Being a stan means being an extremely devoted and enthusiastic fan of a particular celebrity, musician, or public figure.

“If you don’t have someone that’s ever commented ‘Come to Brazil’ or ‘When you come to Brazil, we’ll show you around, we’ll be welcoming’ and whatnot, you are unloved,” she said in a TikTok in November.

K-pop groups don’t stop in Brazil as often as they might the US or Europe, Müller said. But when they do, the energy is palpable as she watches the concerts online.

“When NCT 127 went to Brazil, I saw them having so much fun. The crowd was so live, the idols were posting about it on their Instagram Stories and saying, ‘Brazil, you’re on fire',” she said.

“And I was like, ‘Wow!’ Because I’ve been to an NCT 127 concert in London, and it was good, but the energy was not as good as the Brazilian fans. They always bring their energy tenfold. Always.”

Caroline Metta, a 27-year-old Dua Lipa fan account co-owner in São Paulo, said she found solace meeting other Dua Lipa stans on the site in 2019 while she was struggling with depression and anxiety.

That same year, she joined five other fans of the “New Rules” singer from around Brazil to help run two Dua Lipa fan account pages, @dualipacentral_ and @dualipacentrall, which now collectively have nearly 75 000 followers.

Amid the X suspension, Metta said the team is posting content to its Instagram page, but the fans have only a fraction of their following on the platform. They’ve recently joined Bluesky, but without video uploading capabilities, they’re still experimenting.

“Twitter -- not just for me, but for a lot of people -- is entertainment in the middle of our difficult life,” she said.

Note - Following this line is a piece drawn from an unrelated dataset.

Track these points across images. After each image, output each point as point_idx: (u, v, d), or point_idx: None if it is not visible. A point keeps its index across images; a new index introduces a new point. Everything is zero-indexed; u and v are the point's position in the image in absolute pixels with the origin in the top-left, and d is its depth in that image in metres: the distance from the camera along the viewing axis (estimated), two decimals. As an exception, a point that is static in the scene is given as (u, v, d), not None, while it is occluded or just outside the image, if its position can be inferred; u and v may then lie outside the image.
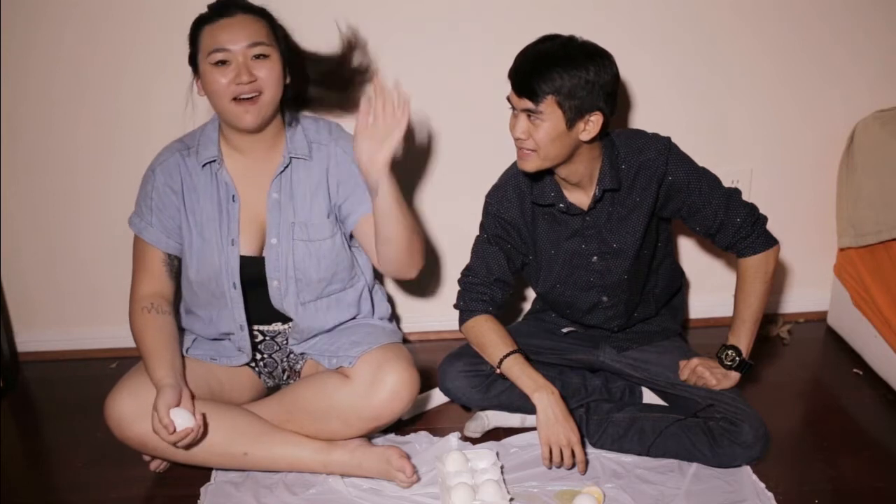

Although the change has wrenched the routines of account owners and their followers, Sally Theran, a psychology professor at Wellesley College, sees some beneficial outcomes from the situation.

With their newfound downtime, fan account owners can re-evaluate whether they still find joy in their stan accounts or whether they want to try something else.

“There could be this sense of disorientation or feeling adrift,” she said, “but I suspect there’s always something to fill the void.”

Stan accounts out of Brazil also allowed tight-knit communities to flourish around hyper-specific interests and less-prominent figures, said Lexie Albuquerque, a 28-year-old TV writing and producing graduate in Los Angeles who helps run the Brazil fan page for “Once Upon a Time” actor Colin O’Donoghue.

When Albuquerque came to the US for college, she said she relied on the pages to stay connected to broader Brazilian culture, keeping up with what people were listening to, the latest reality TV shows everyone was obsessing over, and memes and jokes.

While she watched the ABC drama in high school and college, she befriended her now co-administrators and, eventually, those running other Brazilian fan pages for other characters on the show.

As a teen, she started writing speculative scripts and fan fictions based on “Once Upon a Time” that were formatted like episodes. The admins have even received appreciative messages from O’Donoghue and his family members.

Although the show ended in 2018, the friendships live on in group chats, and the connection to O’Donoghue remains as they update the page with his other projects.

While people are making the switch to Bluesky, Albuquerque has been reluctant, hoping that X will recognise the power of Brazilian fan accounts and change course soon.